#### Tasks to perform:
**A.** What did the writer's wife name as her happiest childhood memory in the blog excerpt?
**B.** Output the part of the blog excerpt starting with "I asked my wife" and going on through "for a garden.", copied character for character.

And each man will sit under his own vine and under his own fig tree, 

with no one to frighten him. For the mouth of the LORD of Hosts has spoken.

 - Micah 4:4


Image courtesy of https://unsplash.com/@todddesantis


I asked my wife recently what her happiest childhood memory was. Without hesitation, she said, "Playing in my grandparents’ garden back in our little village in the Philippines." I saw that memory come alive again just this weekend. As she bent down among the flowerbeds, bedding new plants with quiet joy, her face glowed with the same peace I imagined she felt as a child. There was something sacred about it.

It brought me back to a thought I explored in a previous blog—the idea of redesigning life on earth. Despite the fractures of this world, despite its often hopeless state, there are still oases of healing. Why is it that we experience deep psychological and physical restoration when exposed to nature? Science points to hormones, neural pathways, circadian rhythms. But I think it’s simpler than that: we were made for a garden.

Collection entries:
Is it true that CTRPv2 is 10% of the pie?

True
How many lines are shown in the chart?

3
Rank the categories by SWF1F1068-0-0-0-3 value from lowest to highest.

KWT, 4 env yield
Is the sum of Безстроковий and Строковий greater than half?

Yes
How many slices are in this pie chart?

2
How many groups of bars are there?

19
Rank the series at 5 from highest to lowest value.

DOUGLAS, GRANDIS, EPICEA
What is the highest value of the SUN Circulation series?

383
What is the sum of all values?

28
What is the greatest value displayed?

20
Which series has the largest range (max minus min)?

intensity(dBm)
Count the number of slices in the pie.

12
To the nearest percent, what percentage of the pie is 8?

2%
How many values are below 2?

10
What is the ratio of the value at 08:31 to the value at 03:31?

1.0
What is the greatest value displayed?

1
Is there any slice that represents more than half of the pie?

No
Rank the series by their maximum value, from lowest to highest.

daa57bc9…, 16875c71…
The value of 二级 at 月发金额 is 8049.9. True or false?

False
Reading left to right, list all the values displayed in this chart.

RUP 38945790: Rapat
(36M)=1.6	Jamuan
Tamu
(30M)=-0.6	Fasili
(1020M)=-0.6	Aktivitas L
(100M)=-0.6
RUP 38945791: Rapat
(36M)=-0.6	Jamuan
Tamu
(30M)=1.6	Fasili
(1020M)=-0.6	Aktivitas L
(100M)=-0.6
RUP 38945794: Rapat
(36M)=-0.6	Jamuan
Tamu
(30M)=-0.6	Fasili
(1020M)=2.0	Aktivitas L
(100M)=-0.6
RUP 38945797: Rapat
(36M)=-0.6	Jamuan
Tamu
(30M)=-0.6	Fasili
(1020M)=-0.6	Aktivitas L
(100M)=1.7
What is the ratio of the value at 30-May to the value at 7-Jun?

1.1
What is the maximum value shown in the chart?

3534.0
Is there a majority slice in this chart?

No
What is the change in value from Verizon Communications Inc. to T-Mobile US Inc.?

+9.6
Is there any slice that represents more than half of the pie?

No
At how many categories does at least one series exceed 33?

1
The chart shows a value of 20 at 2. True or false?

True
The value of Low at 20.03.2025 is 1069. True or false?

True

#### Replies:
**A.** Playing in her grandparents' garden in their little village in the Philippines.

**B.**
I asked my wife recently what her happiest childhood memory was. Without hesitation, she said, "Playing in my grandparents’ garden back in our little village in the Philippines." I saw that memory come alive again just this weekend. As she bent down among the flowerbeds, bedding new plants with quiet joy, her face glowed with the same peace I imagined she felt as a child. There was something sacred about it.

It brought me back to a thought I explored in a previous blog—the idea of redesigning life on earth. Despite the fractures of this world, despite its often hopeless state, there are still oases of healing. Why is it that we experience deep psychological and physical restoration when exposed to nature? Science points to hormones, neural pathways, circadian rhythms. But I think it’s simpler than that: we were made for a garden.